**WHAT IS BEING ASKED**
What lines in the listing include "areas"? Return a copy of each.

◆ ◆ ◆ ◆ ◆

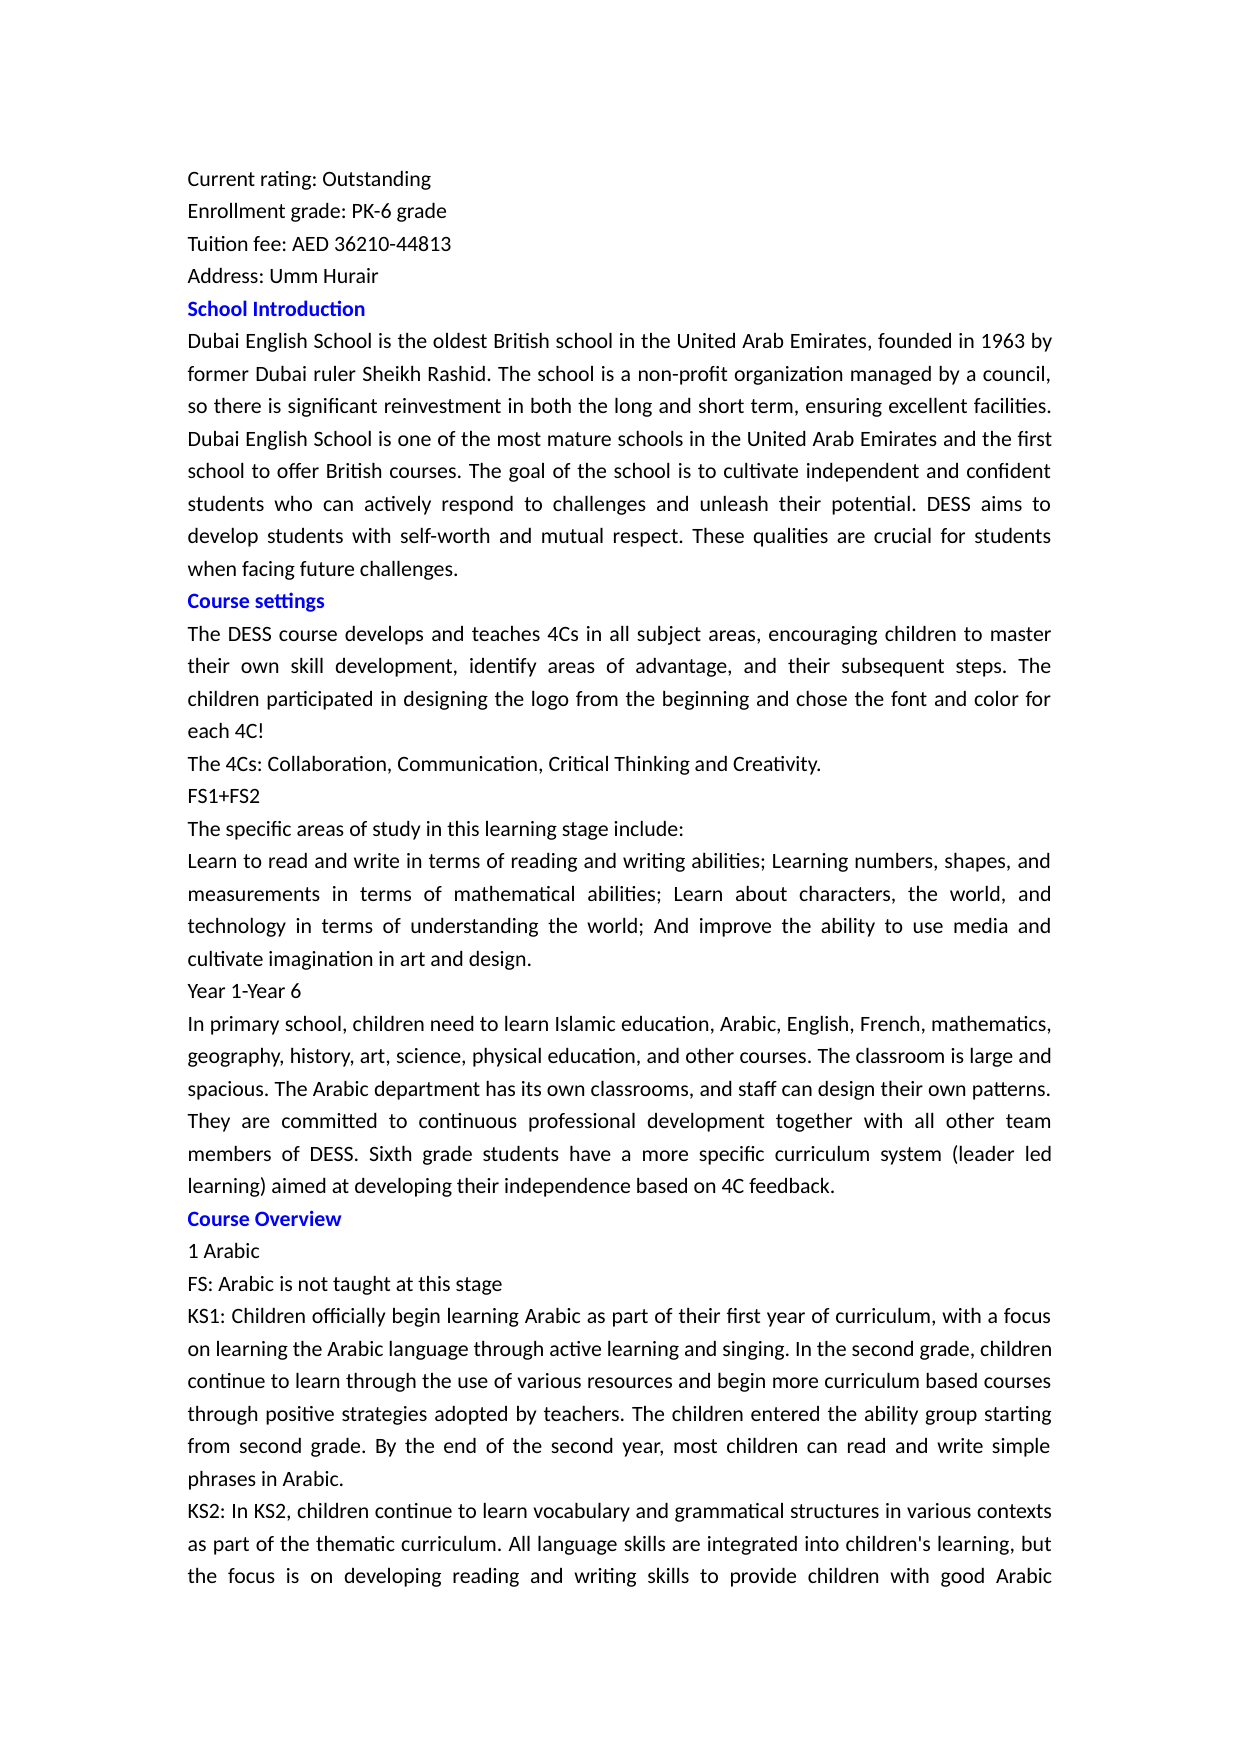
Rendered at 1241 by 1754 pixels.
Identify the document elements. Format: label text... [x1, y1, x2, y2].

text Tuition fee: AED 36210-44813 [187, 227, 1053, 259]
text 1 Arabic [187, 1234, 1053, 1267]
text Course settings [187, 584, 1053, 617]
text Dubai English School is the oldest British school in the United Arab Emirates, founded in 1963 by former Dubai ruler Sheikh Rashid. The school is a non-profit organization managed by a council, so there is significant reinvestment in both the long and short term, ensuring excellent facilities. Dubai English School is one of the most mature schools in the United Arab Emirates and the first school to offer British courses. The goal of the school is to cultivate independent and confident students who can actively respond to challenges and unleash their potential. DESS aims to develop students with self-worth and mutual respect. These qualities are crucial for students when facing future challenges. [187, 324, 1053, 584]
text Enrollment grade: PK-6 grade [187, 194, 1053, 227]
text Current rating: Outstanding [187, 162, 1053, 194]
text Learn to read and write in terms of reading and writing abilities; Learning numbers, shapes, and measurements in terms of mathematical abilities; Learn about characters, the world, and technology in terms of understanding the world; And improve the ability to use media and cultivate imagination in art and design. [187, 844, 1053, 974]
text In primary school, children need to learn Islamic education, Arabic, English, French, mathematics, geography, history, art, science, physical education, and other courses. The classroom is large and spacious. The Arabic department has its own classrooms, and staff can design their own patterns. They are committed to continuous professional development together with all other team members of DESS. Sixth grade students have a more specific curriculum system (leader led learning) aimed at developing their independence based on 4C feedback. [187, 1007, 1053, 1202]
text The specific areas of study in this learning stage include: [187, 812, 1053, 844]
text FS1+FS2 [187, 779, 1053, 812]
text FS: Arabic is not taught at this stage [187, 1267, 1053, 1299]
text The DESS course develops and teaches 4Cs in all subject areas, encouraging children to master their own skill development, identify areas of advantage, and their subsequent steps. The children participated in designing the logo from the beginning and chose the font and color for each 4C! [187, 617, 1053, 747]
text Course Overview [187, 1202, 1053, 1234]
text The 4Cs: Collaboration, Communication, Critical Thinking and Creativity. [187, 747, 1053, 779]
text Address: Umm Hurair [187, 259, 1053, 292]
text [187, 1494, 1053, 1592]
text KS1: Children officially begin learning Arabic as part of their first year of curriculum, with a focus on learning the Arabic language through active learning and singing. In the second grade, children continue to learn through the use of various resources and begin more curriculum based courses through positive strategies adopted by teachers. The children entered the ability group starting from second grade. By the end of the second year, most children can read and write simple phrases in Arabic. [187, 1299, 1053, 1494]
text School Introduction [187, 292, 1053, 324]
text Year 1-Year 6 [187, 974, 1053, 1007]
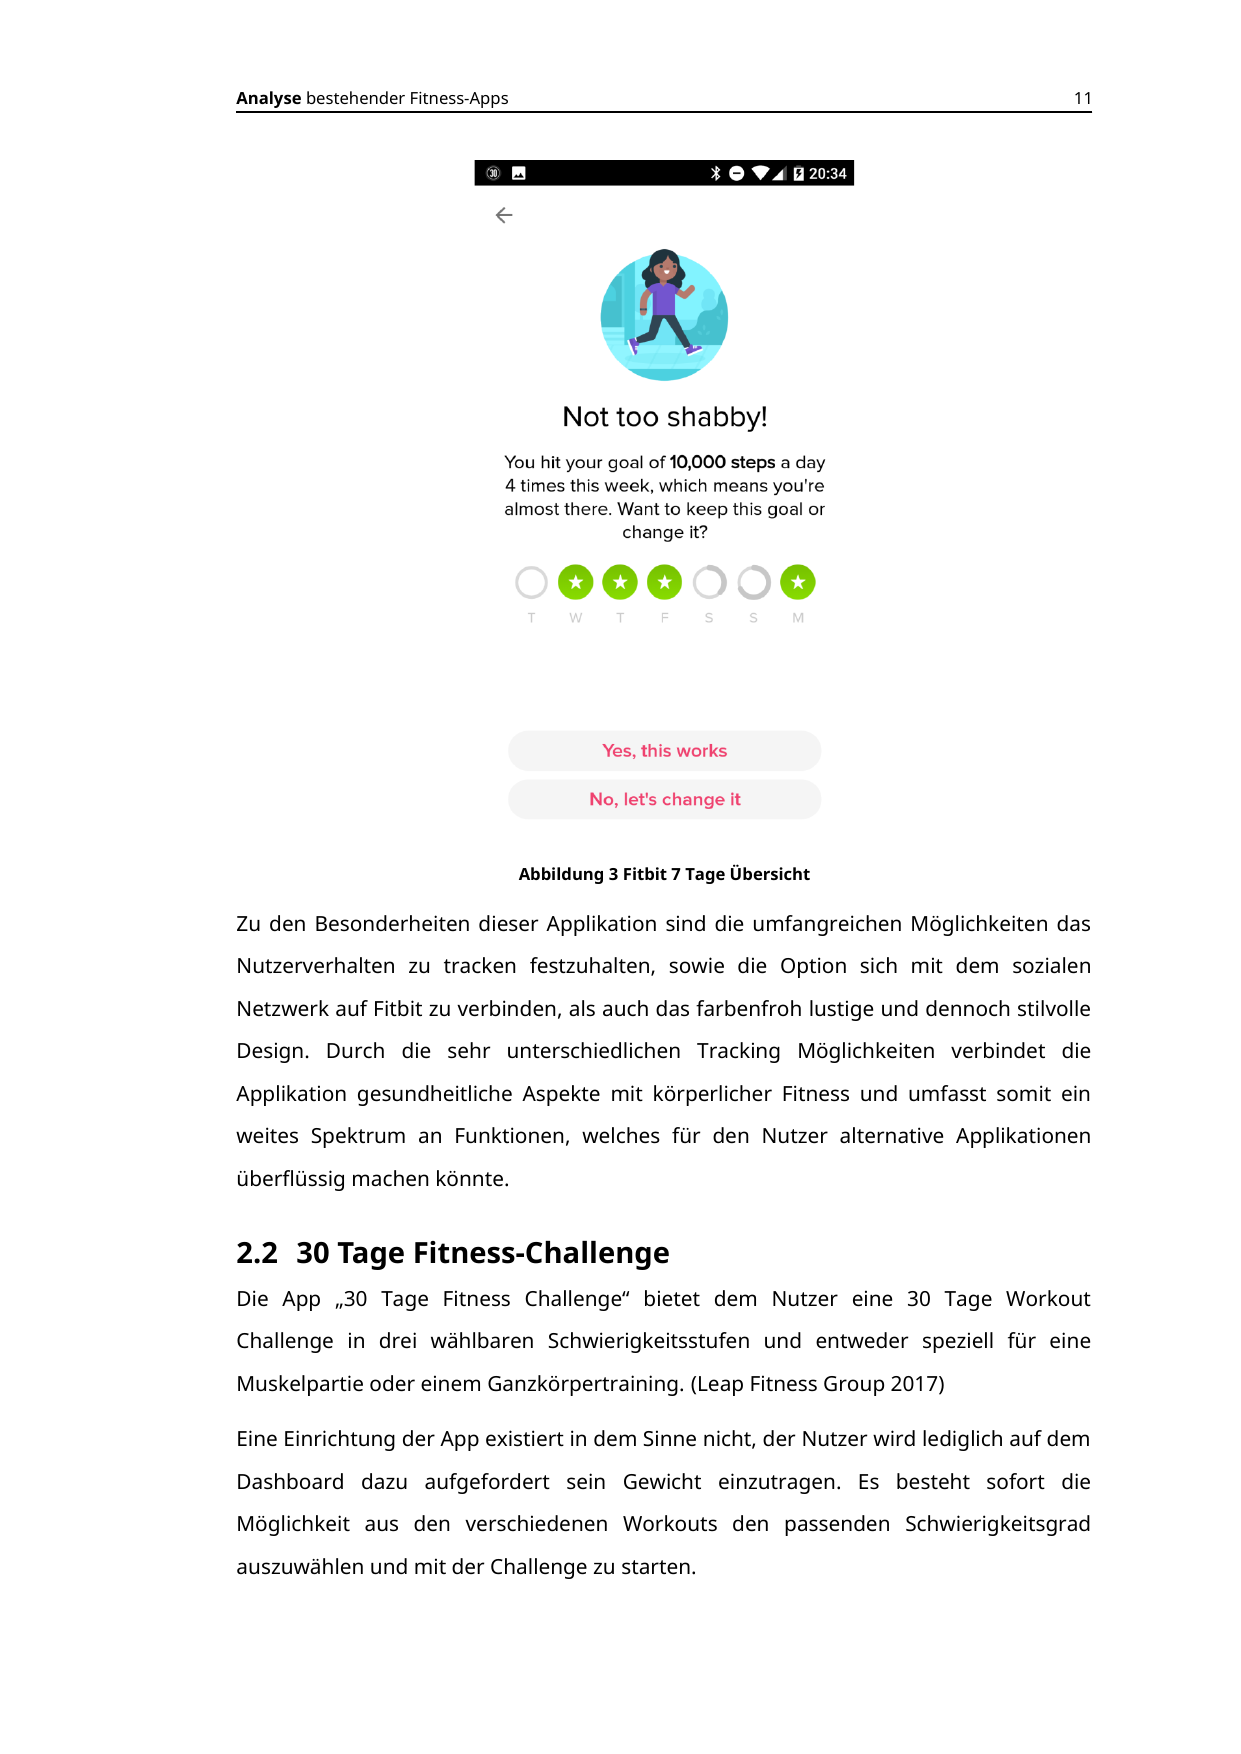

◆ ◆ ◆ ◆ ◆

**WRITTEN ANSWER**
text The specific areas of study in this learning stage include: [187, 812, 1053, 844]
text The DESS course develops and teaches 4Cs in all subject areas, encouraging children to master their own skill development, identify areas of advantage, and their subsequent steps. The children participated in designing the logo from the beginning and chose the font and color for each 4C! [187, 617, 1053, 747]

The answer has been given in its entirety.